Clinical impact of [18F]FDG-PET/CT in ARI0002h treatment, a CAR-T against BCMA for relapsed/refractory multiple myeloma
Inés Zugasti, Marta Tormo-Ratera, Aina Oliver‐Caldés, Juan Carlos Soler-Perromat, Verónica González‐Calle, David F. Moreno, Valentín Cabañas, Nieves López‐Muñoz, Álvaro Bartolomé-Solanas, Marta Español‐Rego, Juan Luis Reguera, Laura Rosiñol, Lucía López‐Corral, Natalia Tovar, Luis Gerardo Rodríguez‐Lobato, R.M. Álvarez Pérez, Sara Varea, Eulàlia Olesti, Adolfo Gómez‐Grande, Laura Frutos, Pilar Tamayo, Manel Juan, José M. Moraleda, Álvaro Urbano-Ispizúa, Europa Azucena González‐Navarro, Joaquín Martínez‐López, María‐Victoria Mateos, Xavier Tomàs, Xavier Setoaín, Carlos Fernández de Larrea
Abstract
ABSTRACT: Multiple myeloma (MM) remains incurable, with poor outcomes in heavily pretreated patients. Chimeric antigen receptor (CAR) T-cell therapy has emerged as a promising treatment; however, outcomes after such therapy in patients with soft-tissue plasmacytomas and other bone lesions remain poorly understood. This study included 63 patients with relapsed/refractory MM treated either in the CARTBCMA-HCB-01 clinical trial (ARI0002h; academic B-cell maturation antigen [BCMA]-targeted CAR T-cell therapy) or in compassionate use. The aim was to evaluate the impact of soft-tissue involvement (extramedullary [EMD] and paraskeletal [PS] plasmacytomas) in response, survival and safety. Baseline [18F]fluorodeoxyglucose (FDG)-positron emission tomography (PET)/computed tomography (CT) from 5 participating centers were reviewed centrally. Of 63 patients, 52.4% presented plasmacytomas at the time of inclusion (21 PS, exclusively; and 12 EMD). Per responses, there were no significant differences between patients with and without plasmacytomas. A correlation was present between International Myeloma Working Group responses and those obtained by [18F]FDG-PET/CT at day 100 (Bologna criteria). No differences were observed in progression-free survival (PFS) or overall survival (OS) between patients with or without plasmacytomas.
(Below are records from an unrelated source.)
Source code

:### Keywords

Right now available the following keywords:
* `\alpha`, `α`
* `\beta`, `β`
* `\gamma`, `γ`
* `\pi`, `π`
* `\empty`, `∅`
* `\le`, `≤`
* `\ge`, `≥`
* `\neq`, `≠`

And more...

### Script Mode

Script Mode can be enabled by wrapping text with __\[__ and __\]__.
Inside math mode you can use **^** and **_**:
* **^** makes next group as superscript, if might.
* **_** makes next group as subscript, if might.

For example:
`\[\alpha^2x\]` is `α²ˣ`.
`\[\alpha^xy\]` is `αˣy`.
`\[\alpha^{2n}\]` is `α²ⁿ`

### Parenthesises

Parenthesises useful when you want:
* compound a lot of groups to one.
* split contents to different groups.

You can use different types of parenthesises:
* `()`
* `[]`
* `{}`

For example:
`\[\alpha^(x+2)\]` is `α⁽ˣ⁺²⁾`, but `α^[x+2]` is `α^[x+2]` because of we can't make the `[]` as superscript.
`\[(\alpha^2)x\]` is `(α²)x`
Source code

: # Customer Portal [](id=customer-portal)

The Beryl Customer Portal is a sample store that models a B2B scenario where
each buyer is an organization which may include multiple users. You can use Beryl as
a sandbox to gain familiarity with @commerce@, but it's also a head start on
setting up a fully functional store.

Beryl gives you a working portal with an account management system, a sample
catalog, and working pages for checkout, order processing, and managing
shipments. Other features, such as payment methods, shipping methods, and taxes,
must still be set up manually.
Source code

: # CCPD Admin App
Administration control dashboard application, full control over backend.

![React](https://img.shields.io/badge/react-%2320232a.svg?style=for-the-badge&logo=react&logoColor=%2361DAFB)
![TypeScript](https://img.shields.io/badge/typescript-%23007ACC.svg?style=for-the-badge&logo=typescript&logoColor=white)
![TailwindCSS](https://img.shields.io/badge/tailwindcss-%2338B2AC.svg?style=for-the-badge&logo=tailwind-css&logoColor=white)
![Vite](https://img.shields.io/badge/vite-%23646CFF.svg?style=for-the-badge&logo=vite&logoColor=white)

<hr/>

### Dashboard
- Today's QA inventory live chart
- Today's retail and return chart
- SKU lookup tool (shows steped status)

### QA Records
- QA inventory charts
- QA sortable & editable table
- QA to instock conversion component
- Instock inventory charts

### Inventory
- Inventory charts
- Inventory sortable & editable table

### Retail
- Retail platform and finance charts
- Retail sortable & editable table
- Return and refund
However, both PFS and OS were significantly shorter in patients with EMD. Interestingly, [18F]FDG-PET/CT response assessed on day 100, in accordance with the Bologna criteria, was predictive of survival outcomes. A metabolic tumor volume of ≥25 cm3 at baseline [18F]FDG-PET/CT was associated with earlier disease progression and shorter OS. These results highlight the importance of EMD evaluation by [18F]FDG-PET/CT before and after CAR T-cell infusion. This trial was registered at www.ClinicalTrials.gov as #NCT04309981; and EudraCT, 2019-001472-11.